Transgenic imaging and quantification
Live zebrafish larvae were anesthetized with 0.016% MS-222 in E3 and mounted dorsally on a depression slide in 1.2% low melting point agarose in E3. EGFP was imaged using a Zeiss LSM800 laser-scanning confocal with a 40x water objective and Zeiss Zen software. To quantify results, cell counts were performed using Fiji/ImageJ image processing software (Schindelin et al., 2012). Cells were counted in a non-blinded manner by manually going through the z-stacks. The cell count process was repeated twice at a minimum to ensure accuracy. Images shown are maximum intensity projections of z-stacks. For the fluorescent intensity experiment, the intensity of each cell was collected from a sum slices z-projection in Fiji/ImageJ and the integrated density values were used for analysis. Depth encoded 2D and 3D projections were created in Fiji/ImageJ using the Z-stack Depth Color Code 0.0.2 plugin. Figures were assembled in Adobe Photoshop and equally adjusted for brightness and contrast among corresponding treatment groups.
Statistical tests
All graphs and statistical tests were done using R (R Core Team, 2021). We did not calculate sample sizes beforehand by power analyses. For ISH cell counts, a one-tailed Welch's t-test was used (two biological replicates, n=7-9 larvae per condition per replicate). For the qPCR experiment comparing the various hair cell mutants raised socially (Fig. 2), a one-way ANOVA was conducted (three biological replicates, n=10 per condition per replicate). For the same experiment comparing WT versus mutant larvae raised socially, a one-tailed Welch's t-test was used to compare within mutant lines. For the qPCR experiment comparing genotypes and social status (Fig. 3), a two-way ANOVA with Tukey post-hoc test was conducted (three biological replicates, n=10 per condition per replicate). For the transgenic cell counts, a one-tailed Welch's t-test was used (three biological replicates, n=5 per condition per replicate), except for the 1 dpf versus 2 dpf and GFP versus RFP cell counts where we used two-tailed Welch's t-test to test significance. A P-value of less than 0.05 was considered significant. The more stringent one-tailed t-tests were used due to only having an expectation for a decrease in pth2 expression following isolation or loss of lateral line sensory information. Sample sizes were determined by the number of fish used in the experiment and no samples were excluded from the analysis. Pre-determined criteria to exclude samples included if the fish was not touch-responsive or displayed obvious developmental abnormalities.
Acknowledgements
The authors thank Dr Yong Zhu (ECU) for reagents and assistance with qPCR experiments, Dr Les Cwynar (UNB) for use of his microscope, and Dr Bryan Crawford (UNB) for reagents and helpful comments on the manuscript.
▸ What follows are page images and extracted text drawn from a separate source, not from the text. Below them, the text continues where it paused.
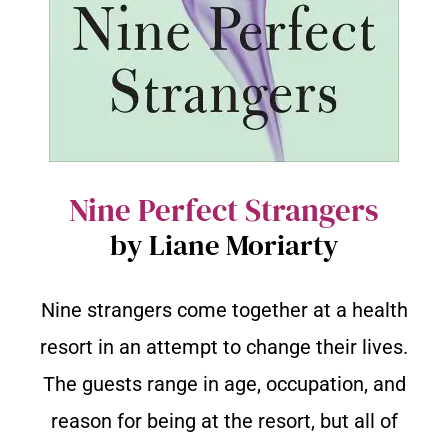
Nine Perfect Strangers
by Liane Moriarty
Nine strangers come together at a health
resort in an attempt to change their lives.
The guests range in age, occupation, and
reason for being at the resort, but all of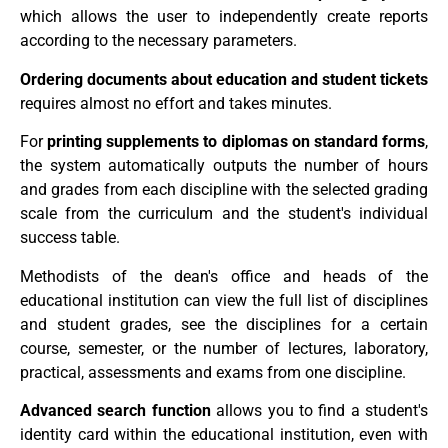
which allows the user to independently create reports
according to the necessary parameters.
Ordering documents about education and student tickets
requires almost no effort and takes minutes.
For
printing supplements to diplomas on standard forms
,
the system automatically outputs the number of hours
and grades from each discipline with the selected grading
scale from the curriculum and the student's individual
success table.
Methodists of the dean's office and heads of the
educational institution can view the full list of disciplines
and student grades, see the disciplines for a certain
course, semester, or the number of lectures, laboratory,
practical, assessments and exams from one discipline.
Advanced search function
allows you to find a student's
identity card within the educational institution, even with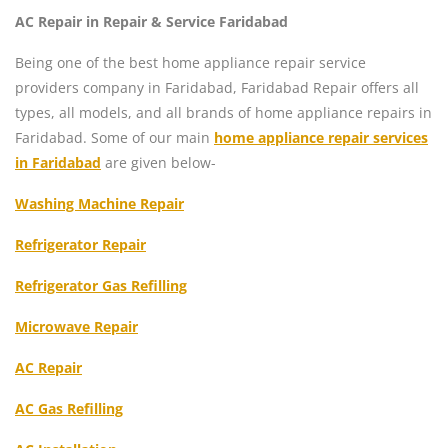
AC Repair in Repair & Service Faridabad
Being one of the best home appliance repair service
providers company in Faridabad, Faridabad Repair offers all
types, all models, and all brands of home appliance repairs in
Faridabad. Some of our main
home appliance repair services
in Faridabad
are given below-
Washing Machine Repair
Refrigerator Repair
Refrigerator Gas Refilling
Microwave Repair
AC Repair
AC Gas Refilling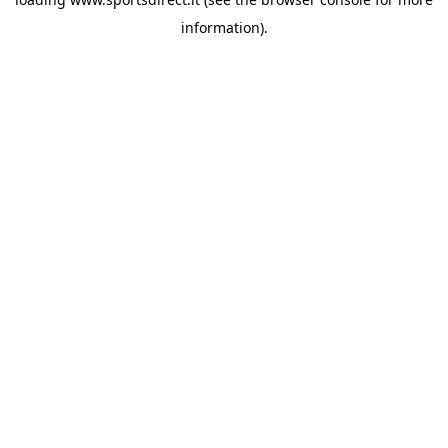
information).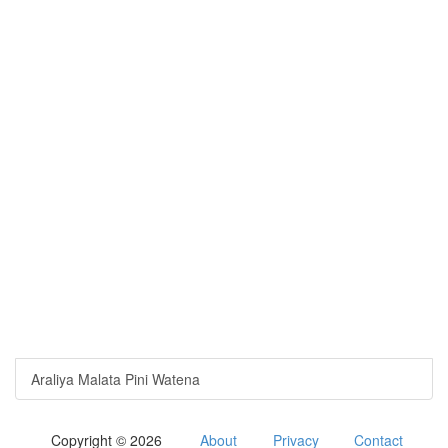
Araliya Malata Pini Watena
Copyright © 2026
About
Privacy
Contact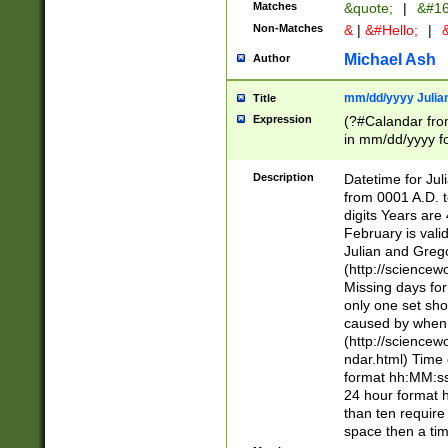
Matches
&quote;
|
&#16
Non-Matches
&
|
&#Hello;
|
&
Michael Ash
Author
mm/dd/yyyy Julian
Title
Expression
(?#Calandar fro
in mm/dd/yyyy fo
4])\k<sep>(?:15
<sep>[-./])(?:0?
Description
Datetime for Ju
days from 1752 
from 0001 A.D. 
in the same cale
digits Years are 
=\d) # the chara
February is valid
digit ( (?<month
Julian and Greg
(0?[469]|11)(?!.
(http://science
(?(.29) # if feb 
Missing days fo
#exclude these 
only one set sho
year 0 and no lea
caused by when 
[^048]|[3579][^2
(http://science
divisible by 400 
ndar.html) Time 
(?:[02468][048]|
format hh:MM:ss
(?:00(?:42|3[036
24 hour format 
Feb 29 (?!.3[01]
than ten require
year check ) #en
space then a tim
date separator 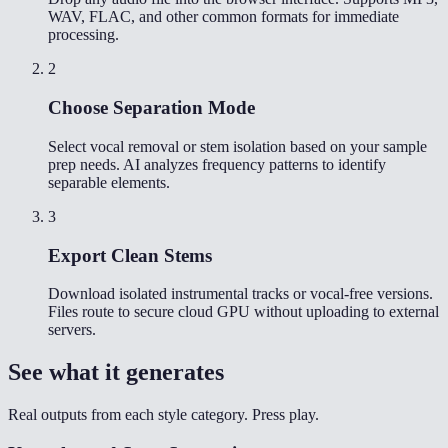
WAV, FLAC, and other common formats for immediate
processing.
2
Choose Separation Mode
Select vocal removal or stem isolation based on your sample
prep needs. AI analyzes frequency patterns to identify
separable elements.
3
Export Clean Stems
Download isolated instrumental tracks or vocal-free versions.
Files route to secure cloud GPU without uploading to external
servers.
See what it generates
Real outputs from each style category. Press play.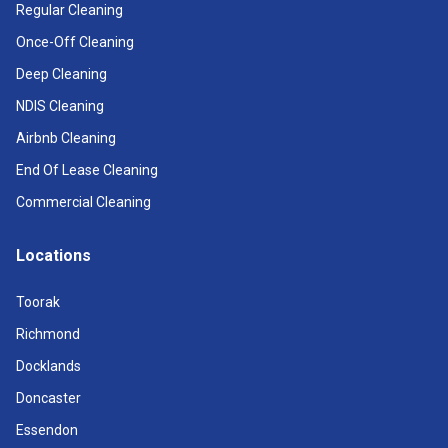
Regular Cleaning
Once-Off Cleaning
Deep Cleaning
NDIS Cleaning
Airbnb Cleaning
End Of Lease Cleaning
Commercial Cleaning
Locations
Toorak
Richmond
Docklands
Doncaster
Essendon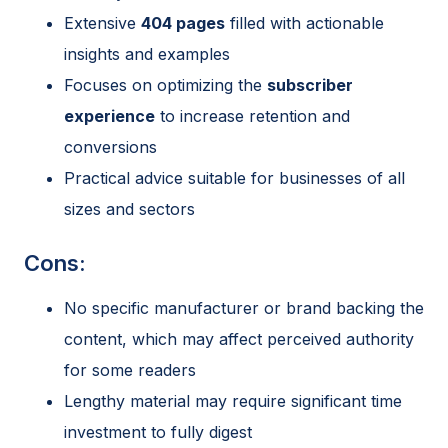
Extensive
404 pages
filled with actionable
insights and examples
Focuses on optimizing the
subscriber
experience
to increase retention and
conversions
Practical advice suitable for businesses of all
sizes and sectors
Cons:
No specific manufacturer or brand backing the
content, which may affect perceived authority
for some readers
Lengthy material may require significant time
investment to fully digest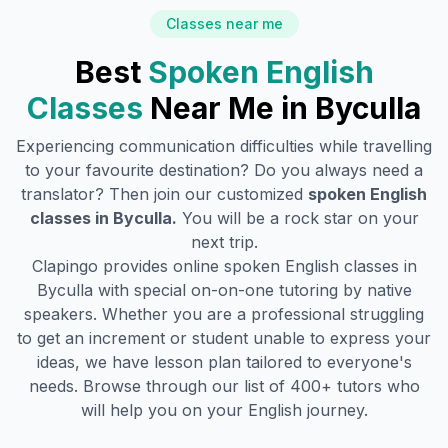
Classes near me
Best
Spoken English
Classes
Near Me in
Byculla
Experiencing communication difficulties while travelling
to your favourite destination? Do you always need a
translator? Then join our customized
spoken English
classes in
Byculla
.
You will be a rock star on your
next trip.
Clapingo provides online spoken English classes in
Byculla
with special on-on-one tutoring by native
speakers. Whether you are a professional struggling
to get an increment or student unable to express your
ideas, we have lesson plan tailored to everyone's
needs. Browse through our list of 400+ tutors who
will help you on your English journey.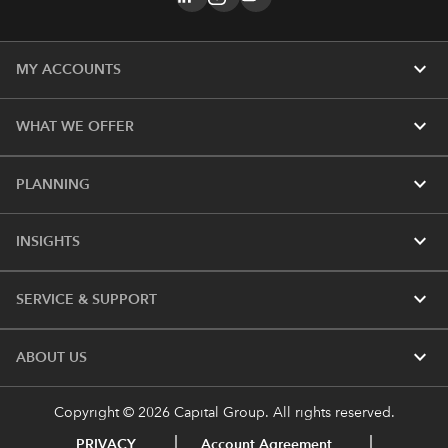
expand_more
MY ACCOUNTS
expand_more
WHAT WE OFFER
expand_more
PLANNING
expand_more
INSIGHTS
expand_more
SERVICE & SUPPORT
expand_more
ABOUT US
Copyright © 2026 Capital Group. All rights reserved.
PRIVACY
Account Agreement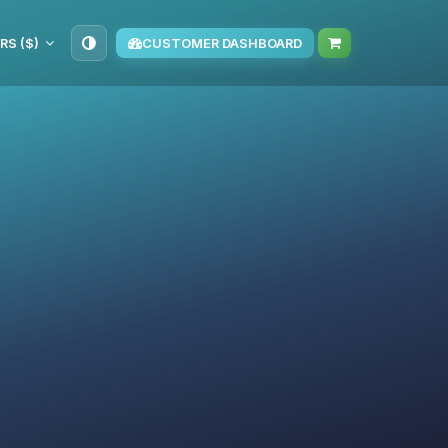
RS ($)
CUSTOMER DASHBOARD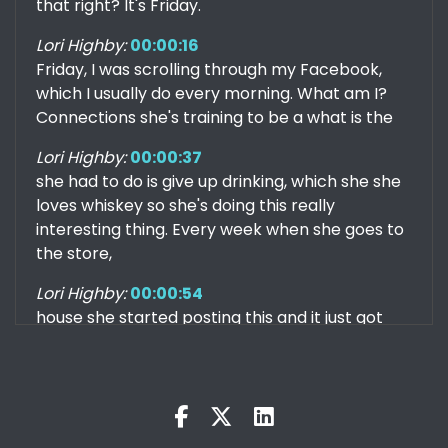
that right? It's Friday.
Lori Highby:
00:00:16
Friday, I was scrolling through my Facebook,
which I usually do every morning. What am I?
Connections she's training to be a what is the
Lori Highby:
00:00:37
she had to do is give up drinking, which she she
loves whiskey so she's doing this really
interesting thing. Every week when she goes to
the store,
Lori Highby:
00:00:54
house she started posting this and it just got
me thinking like, Wow, there's so many out
there that I haven't tried, obviously. But so I'm
Kris:
00:01:18
I don't have one. I you know, whenever I go to a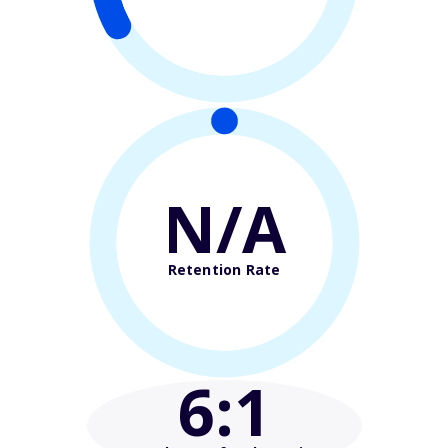
N/A
Retention Rate
6
:1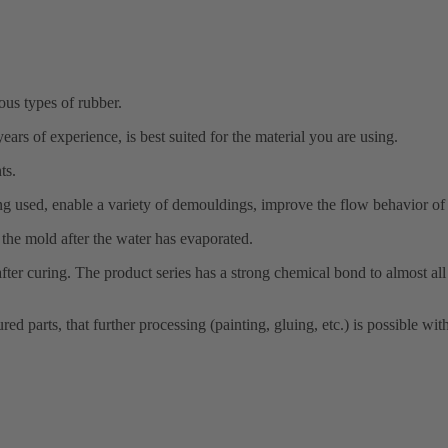
us types of rubber.
rs of experience, is best suited for the material you are using.
ts.
 used, enable a variety of demouldings, improve the flow behavior of t
the mold after the water has evaporated.
e after curing. The product series has a strong chemical bond to almost 
ed parts, that further processing (painting, gluing, etc.) is possible wi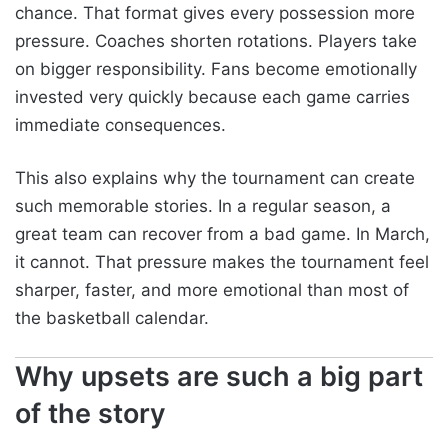
chance. That format gives every possession more
pressure. Coaches shorten rotations. Players take
on bigger responsibility. Fans become emotionally
invested very quickly because each game carries
immediate consequences.
This also explains why the tournament can create
such memorable stories. In a regular season, a
great team can recover from a bad game. In March,
it cannot. That pressure makes the tournament feel
sharper, faster, and more emotional than most of
the basketball calendar.
Why upsets are such a big part
of the story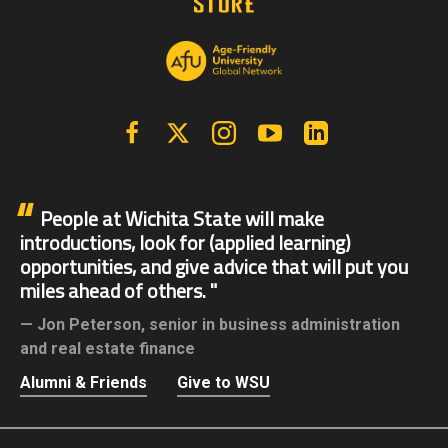
Facebook
X | Twitter
Instagram
YouTube
Linkedin
People at Wichita State will make
introductions, look for (applied learning)
opportunities, and give advice that will put you
miles ahead of others.
Jon Peterson,
senior in business administration
and real estate finance
Alumni & Friends
Give to WSU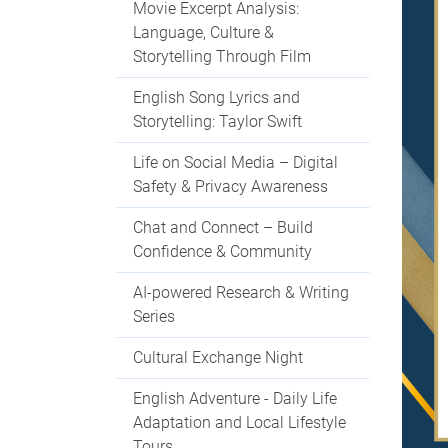
Movie Excerpt Analysis:
Language, Culture &
Storytelling Through Film
English Song Lyrics and
Storytelling: Taylor Swift
Life on Social Media – Digital
Safety & Privacy Awareness
Chat and Connect – Build
Confidence & Community
AI-powered Research & Writing
Series
Cultural Exchange Night
English Adventure - Daily Life
Adaptation and Local Lifestyle
Tours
We also thank the animal care staff at UNB along with members of the Erickson and Issa labs for their assistance with zebrafish husbandry.
Footnotes
Author contributions
Conceptualization: A.V., T.E.; Methodology: A.V.; Validation: A.V., T.E.; Formal analysis: A.V.; Investigation: A.V., C.P.S., M.C.-P., T.E.; Resources: T.E.; Writing - original draft: A.V.; Writing - review & editing: T.E.; Visualization: A.V., T.E.; Supervision: T.E.; Project administration: T.E.; Funding acquisition: T.E.
Funding
This work was funded by East Carolina University’s Division of Research, Economic Development and Engagement (REDE), the New Brunswick Innovation Foundation (NBIF) Talent Recruitment Fund TRF2021-007, and the Natural Science and Engineering Research Council (NSERC) of Canada Discovery Grant RGPIN-2021-03166 to T.E. Open Access funding provided by NSERC RGPIN-2021-03166 to T.E. Deposited in PMC for immediate release.
Data availability
The datasets and R codes for statistical analyses are available on request to the corresponding author. The p5E-pth2 vector will be available from Addgene (catalog number 191428).
References
Competing interests
The authors declare no competing or financial interests.